Concernant les évaluations communes (ex E3C), comme d’autres organisations syndicales, la Fep a exprimé son souhait d’aller vers un contrôle continu étendu pour permettre aux élèves de se concentrer sur les apprentissages et « décharger » les enseignants d’une pression permanente induite par des épreuves d’examen répétées tout au long de l’année scolaire. C’est finalement cette proposition que le ministre a retenue dès le lendemain en supprimant les trois périodes d’évaluations communes en première et en terminale.

Concernant les 2 épreuves de spécialité prévues en mars de l’année de terminale, le comité préconisait soit un report en juin, soit un remplacement par du contrôle continu. Là, le ministre n’a pas suivi ses recommandations et entend maintenir ces épreuves entre le 15 et le 17 mars avec un choix de 2 sujets au lieu d’un seul pour les candidats.

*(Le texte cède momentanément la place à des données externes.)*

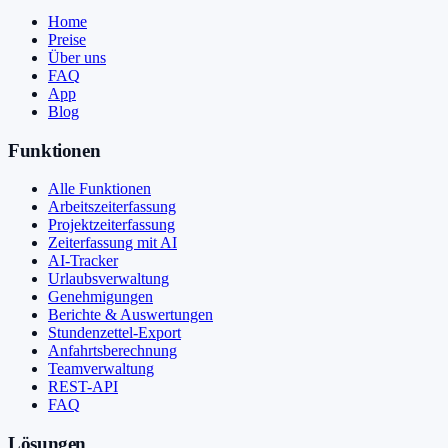
Home
Preise
Über uns
FAQ
App
Blog
Funktionen
Alle Funktionen
Arbeitszeiterfassung
Projektzeiterfassung
Zeiterfassung mit AI
AI-Tracker
Urlaubsverwaltung
Genehmigungen
Berichte & Auswertungen
Stundenzettel-Export
Anfahrtsberechnung
Teamverwaltung
REST-API
FAQ
Lösungen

Concernant les épreuves terminales prévues en juin (français, philosophie et Grand oral), il a été jugé sage d’attendre eu égard à l’évolution des conditions sanitaires.

Autre chantier important qui a fait l’objet d’un groupe de travail : la valorisation de la voie technologique. C’est finalement l’hypothèse défendue par la Fep de la préservation de toutes les séries qui sera présentée au ministre. Concrètement, cela conduirait à redonner une meilleure visibilité aux spécificités de la voie techno (projets pédagogiques, co-intervention, …), développer des parcours sécurisés de Bac + 2 à 5 et mettre en œuvre un schéma régional des formations technologiques (type voie pro) avec l’implication de différents acteurs (Ministères de l’éducation nationale, de l’agriculture et de l’enseignement supérieur et les Régions).